Der saudische Flüchtling Iman Willoughby hält fest: „Der Nahe Osten wäre deutlich säkularer, wenn es nicht die hartnäckige religiöse Regierung gäbe oder die Machtmoscheen zur Überwachung von Gemeinschaften gegeben würden.“ Aus Angst vor Schwierigkeiten verbergen mehr als ein paar Ex-Muslime ihre Ansichten und halten die Insignien der Gläubigen aufrecht, was sie effektiv unzählbar macht. Dennoch, so Willoughby, „breitet sich der Atheismus wie ein Lauffeuer“ im Nahen Osten aus.
„Ich kenne mindestens sechs Atheisten, die mir bestätigt haben, dass [sie Atheisten sind]“, bemerkte Fahad AlFahad, ein Marketingberater und Menschenrechtsaktivist in Saudi-Arabien, im Jahr 2014. „Vor sechs oder sieben Jahren hätte ich das noch nicht einmal von einer Person gehört. Das würde mir nicht mal ein bester Freund gestehen“, aber die Stimmung hat sich geändert und sie fühlen sich freier, dieses gefährliche Geheimnis preiszugeben.
Professorin Amna Nusayr von der al-Azhar-Universität gibt an, dass vier Millionen Ägypter den Islam verlassen haben.
Todd Nettleton stellt fest, dass nach einigen Schätzungen „70 Prozent des iranischen Volkes den Islam abgelehnt haben“.
Eine WIN/Gallup-Umfrage aus dem Jahr 2012 ergab, dass „nicht religiöse“ Personen zahlreich sind: 8 Prozent in Pakistan, 16 Prozent in Usbekistan, 19 Prozent in Saudi-Arabien, 29 Prozent im Westjordanland und im Gazastreifen, 33 Prozent im Libanon und 73 Prozent in der Türkei.
Eine GAMAAN-Umfrage, dass sich nur ein Drittel oder 32,2 Prozent der geborenen schiitischen Muslime im Iran tatsächlich als solche identifizieren, plus 5 Prozent als Sunniten und 3,2 Prozent als Sufis.

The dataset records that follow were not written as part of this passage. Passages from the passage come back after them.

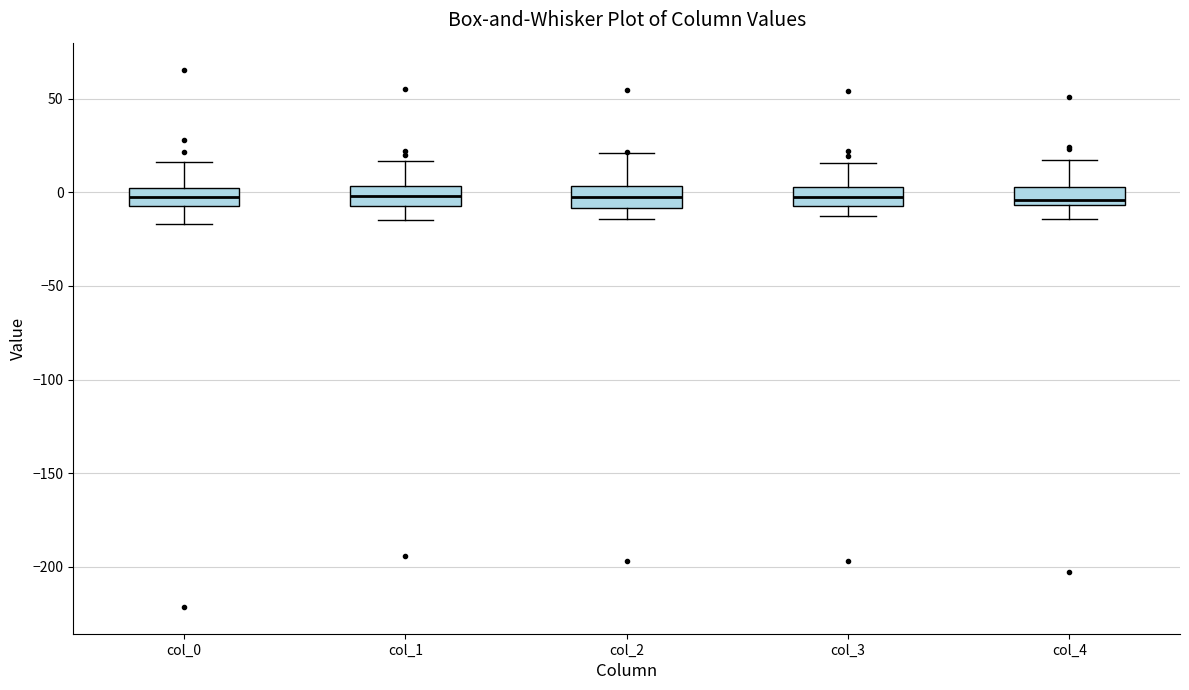

Reading left to right, transcribe this box plot: for each box, give where its median line is, the range the box spans, and where its two whiskers end, as read against the y-axis. The values are not printed on the chart, so give them approximately, as read against the axis.

col_0: median 0 (inside the box), box -5 to 0, whiskers -15 to 15
col_1: median 0, box -5 to 5, whiskers -15 to 15
col_2: median 0, box -10 to 5, whiskers -15 to 20
col_3: median -5 (inside the box), box -5 to 5, whiskers -10 to 15
col_4: median -5 (just above the box's lower edge), box -5 to 5, whiskers -15 to 15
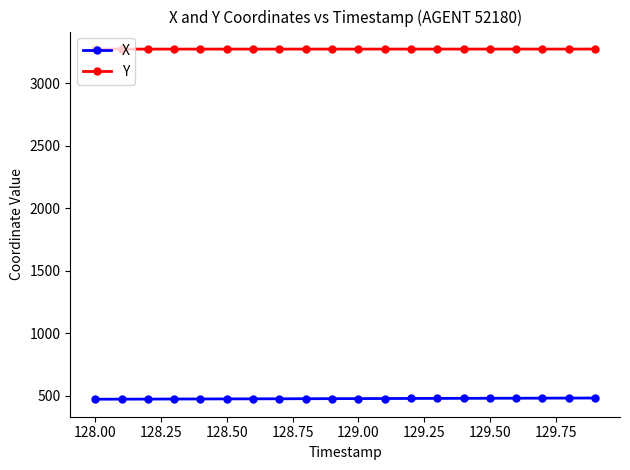

True or false: Y and X intersect in this chart.

False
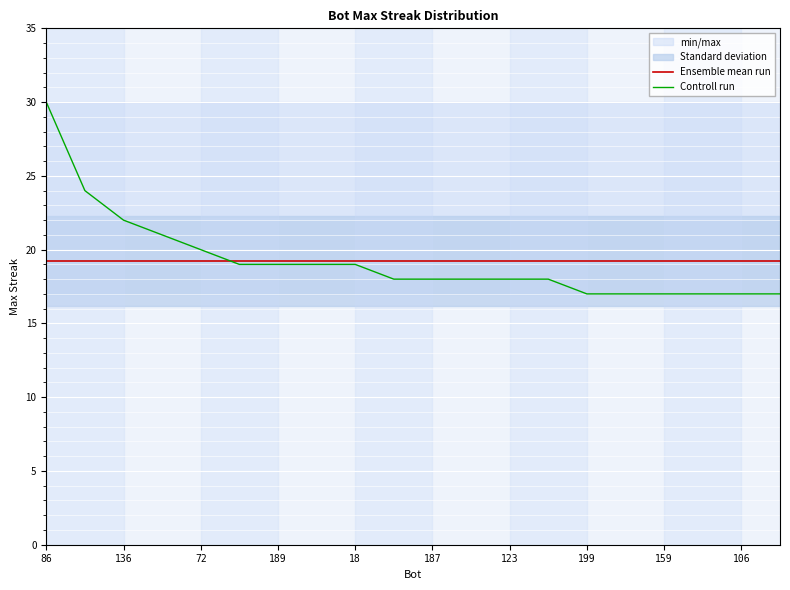

Which series ends up on top after the final intersection of Controll run and Ensemble mean run?

Ensemble mean run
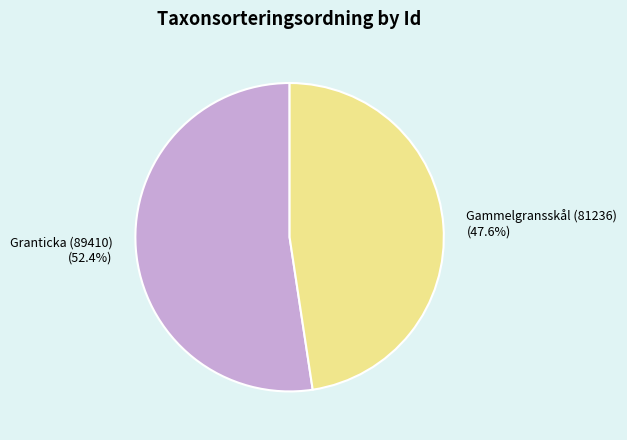

What is the majority slice?

Granticka (89410)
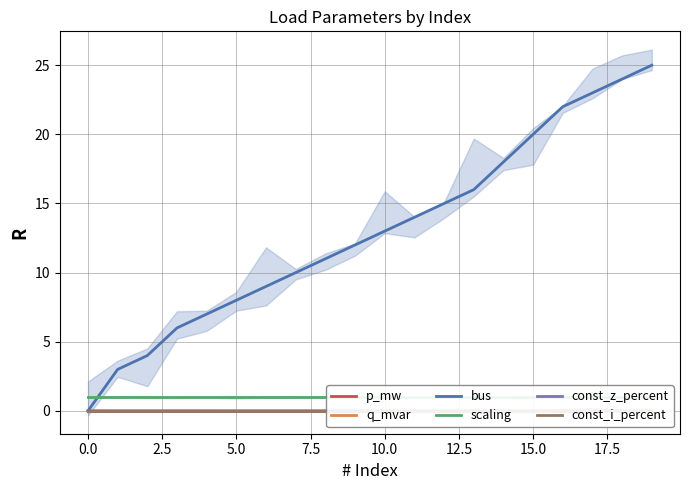

How many lines are shown in the chart?

6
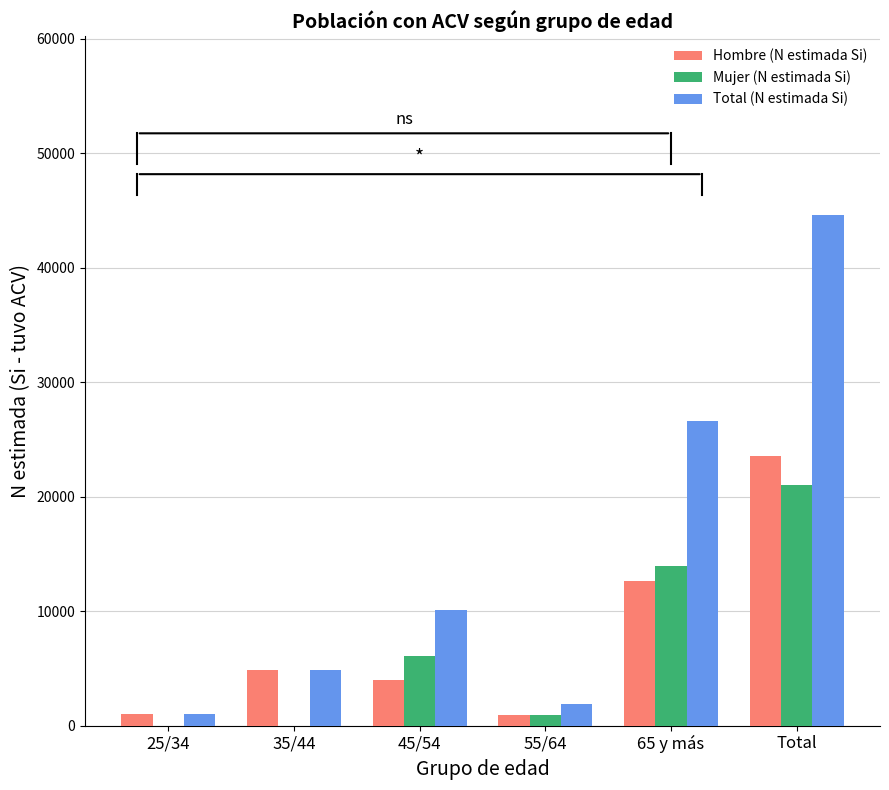

What is the sum of all Hombre (N estimada Si) values?

47142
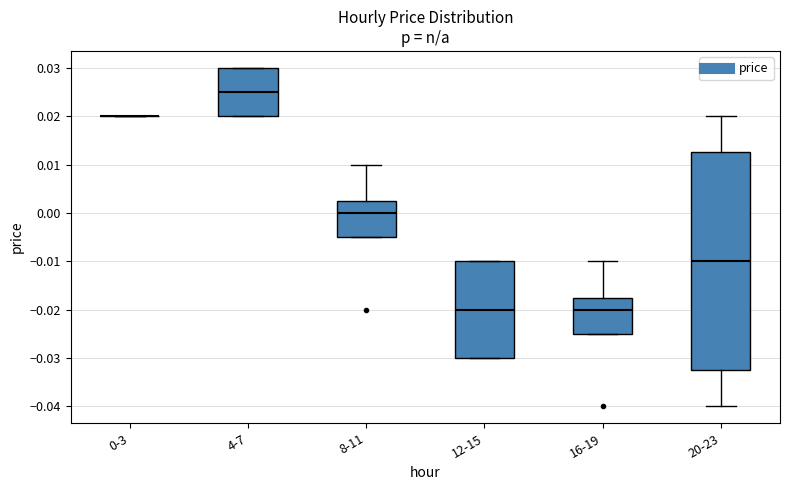

Reading left to right, transcribe this box plot: for each box, give where its median line is, the range the box spans, and where its two whiskers end, as read against the y-axis. The values are not printed on the chart, so give them approximately, as read against the axis.

0-3: box collapsed to a line at 0.020, whiskers 0.020 to 0.020
4-7: median 0.025, box 0.020 to 0.030, whiskers 0.020 to 0.030
8-11: median 0.000, box -0.005 to 0.003, whiskers -0.005 to 0.010
12-15: median -0.020, box -0.030 to -0.010, whiskers -0.030 to -0.010
16-19: median -0.020, box -0.025 to -0.017, whiskers -0.025 to -0.010
20-23: median -0.010, box -0.032 to 0.013, whiskers -0.040 to 0.020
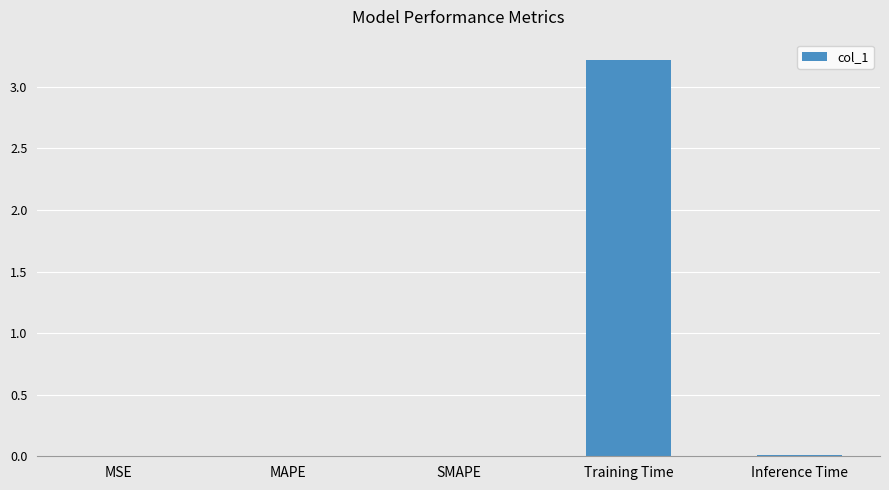

What is the sum of all values?

3.2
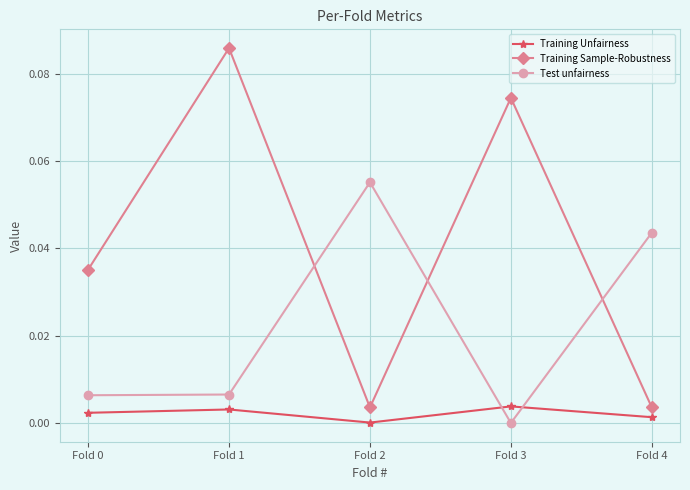

How many lines are shown in the chart?

3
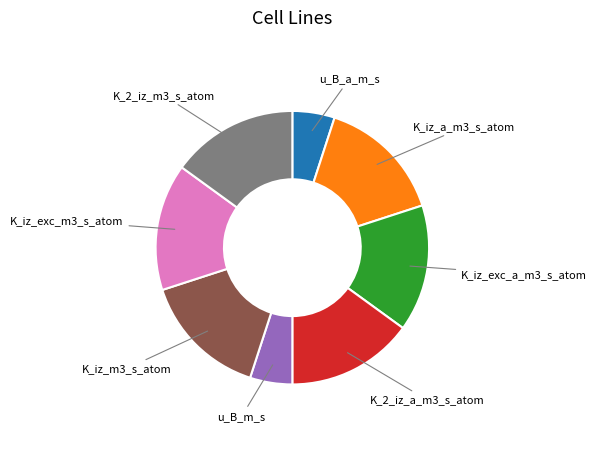

How many segments does this pie chart have?

8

Eine Konda-Umfrage in der Türkei ergab, dass sich die Atheisten zwischen 2008 und 2018 von 1 auf 3 Prozent verdreifachten, während sich die Ungläubigen von 1 auf 2 Prozent verdoppelten. Umfragen des arabischen Barometers zeigen einen erheblichen Anstieg.
Noch vor zwanzig Jahren war Atheismus unter Muslimen fast nicht nachweisbar. Der Atheismus hat sich zu einer bedeutenden Kraft entwickelt, die das Potenzial hat, nicht nur das Leben von Einzelpersonen, sondern auch Gesellschaften und sogar Regierungen zu beeinflussen.